Trois photographes plongés au coeur de la crise des réfugiés

Au 28ème festival de photojournalisme Visa pour l'Image, qui se tient à Perpignan jusqu'au 11 septembre, la crise des réfugiés hante les esprits. Les images, plus fortes les unes que les autres dérangent et culpabilisent. Trois photojournalistes, trois regards sur ceux que l'on ne sait  même pas nommer : les migrants, les déplacés, les réfugiés... Eux ont su les photographier, droits dans les yeux, sans détourner le regard : Aris Messinis, Marie Dorigny, Yannis Behrakis. 

De notre envoyée spéciale à Perpignan

∎ Scènes de guerre en zone de paix, Aris Messinis

« Quand vous couvrez la guerre, vous savez à quoi vous attendre…Quand vous êtes dans une zone de paix, dans un pays de l’Union européenne qui plus est, vous ne vous attendez pas à voir ça », résume le photographe de l’AFP, Aris Messinis, bouleversé par ce qu'il a vu, bouleversé aussi quand on lui demande ce qu'il pense du choix de certains organes de presse qui refusent de publier des photos d'enfants blessés, choqués ou morts. « Qu'ils ferment les yeux s'ils le souhaitent. Oui, mes photos sont dures, dérangeantes. Mais nous devons regarder la réalité en face, sinon nous n'aurons pas le courage de régler ce problème. » Aris Messinis a photographié l'insoutenable. Il l'a regardé bien en face.
Aris Messinis a remporté cette année le Visa d'or, categorie news pour ce travail.
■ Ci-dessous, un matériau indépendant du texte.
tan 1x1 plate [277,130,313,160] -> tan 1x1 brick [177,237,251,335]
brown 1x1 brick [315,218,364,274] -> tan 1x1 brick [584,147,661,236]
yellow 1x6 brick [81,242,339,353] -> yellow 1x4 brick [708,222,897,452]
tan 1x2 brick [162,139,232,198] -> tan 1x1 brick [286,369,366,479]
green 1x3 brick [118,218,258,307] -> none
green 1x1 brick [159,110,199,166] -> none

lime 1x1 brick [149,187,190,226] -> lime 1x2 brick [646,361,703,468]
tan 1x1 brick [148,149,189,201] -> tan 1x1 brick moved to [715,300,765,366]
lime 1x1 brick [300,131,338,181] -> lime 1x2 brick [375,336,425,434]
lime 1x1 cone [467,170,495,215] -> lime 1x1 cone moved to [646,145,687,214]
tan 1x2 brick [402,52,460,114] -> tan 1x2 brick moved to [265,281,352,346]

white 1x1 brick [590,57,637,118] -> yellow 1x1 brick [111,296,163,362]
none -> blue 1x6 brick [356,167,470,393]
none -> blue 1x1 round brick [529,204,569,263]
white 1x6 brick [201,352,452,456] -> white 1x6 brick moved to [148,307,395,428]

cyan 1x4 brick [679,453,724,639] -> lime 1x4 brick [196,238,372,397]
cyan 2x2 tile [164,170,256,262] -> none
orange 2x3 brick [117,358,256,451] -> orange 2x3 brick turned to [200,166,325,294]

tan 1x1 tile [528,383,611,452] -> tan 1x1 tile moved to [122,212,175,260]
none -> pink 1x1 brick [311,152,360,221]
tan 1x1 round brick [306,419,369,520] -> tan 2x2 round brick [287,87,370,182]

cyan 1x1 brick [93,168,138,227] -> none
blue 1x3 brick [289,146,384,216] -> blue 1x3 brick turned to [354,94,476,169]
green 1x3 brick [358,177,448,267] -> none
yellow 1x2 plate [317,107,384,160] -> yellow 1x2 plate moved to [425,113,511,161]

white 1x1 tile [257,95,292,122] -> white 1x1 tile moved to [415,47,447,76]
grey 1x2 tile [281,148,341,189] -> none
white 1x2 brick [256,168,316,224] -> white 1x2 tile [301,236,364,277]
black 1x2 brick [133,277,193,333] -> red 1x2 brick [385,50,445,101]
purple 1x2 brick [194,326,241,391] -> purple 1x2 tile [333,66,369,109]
Displaced. Femmes en exil, Marie Dorigny

C'est sur la route des Balkans que s'est rendue Marie Dorigny. Elle est allée en Grèce, puis en Macédoine et en Allemagne à la rencontre des familles qui fuient. « Je ne découvrais pas ces scènes, je les avais vues, comme tout le monde à la télévision et j'avais déjà travaillé sur les migrations, donc que je savais à quoi m'attendre. Mais quand on voit ces gens qui nous ressemblent, qui pourraient être nous, ça nous prend directement aux tripes et au coeur. Et c'est cela qu'il ne faut pas perdre de vue », martèle Marie Dorigny qui se souvient de l'histoire de sa mère fuyant l'Allemagne avec ses parents pendant la Seconde Guerre mondiale. Scènes de détresse, de peur, de solidarité aussi, les clichés de ces femmes nous plonge dans la spécifité même du phénomène : ce sont des femmes, des enfants, des clans entiers qui sont au coeur de la tragédie.

Les chemins de l’espoir et du désespoir, Yannis Behrakis

Yannis Behrakis prévient le public tout de suite : « Je déteste la guerre mais je veux rendre compte des souffrances endurées. Je veux que le spectateur se sente mal à l'aise, averti et peut-être même coupable. » Et pourtant... Chez ce photographe grec, l'espoir est une profession de foi. Même s'il y a beaucoup de souffrance, il y a toujours quelqu'un pour aider, il en est persuadé. « Je sais que mes photos sont dures, mais ne voyez pas que cet aspect là... Faites un effort et vous verrez, il y a aussi beaucoup d'espoir. Sur cette photo, notamment, le père tient bien ses deux enfants. Il ne les laisse pas tomber. Il les protège ». Et c'est vrai... beaucoup de mains tendues, des gestes de supplication mais énormément de dignité. Une photographie peut-elle changer les choses ? « Oui, et c'est pour cela que je suis là ».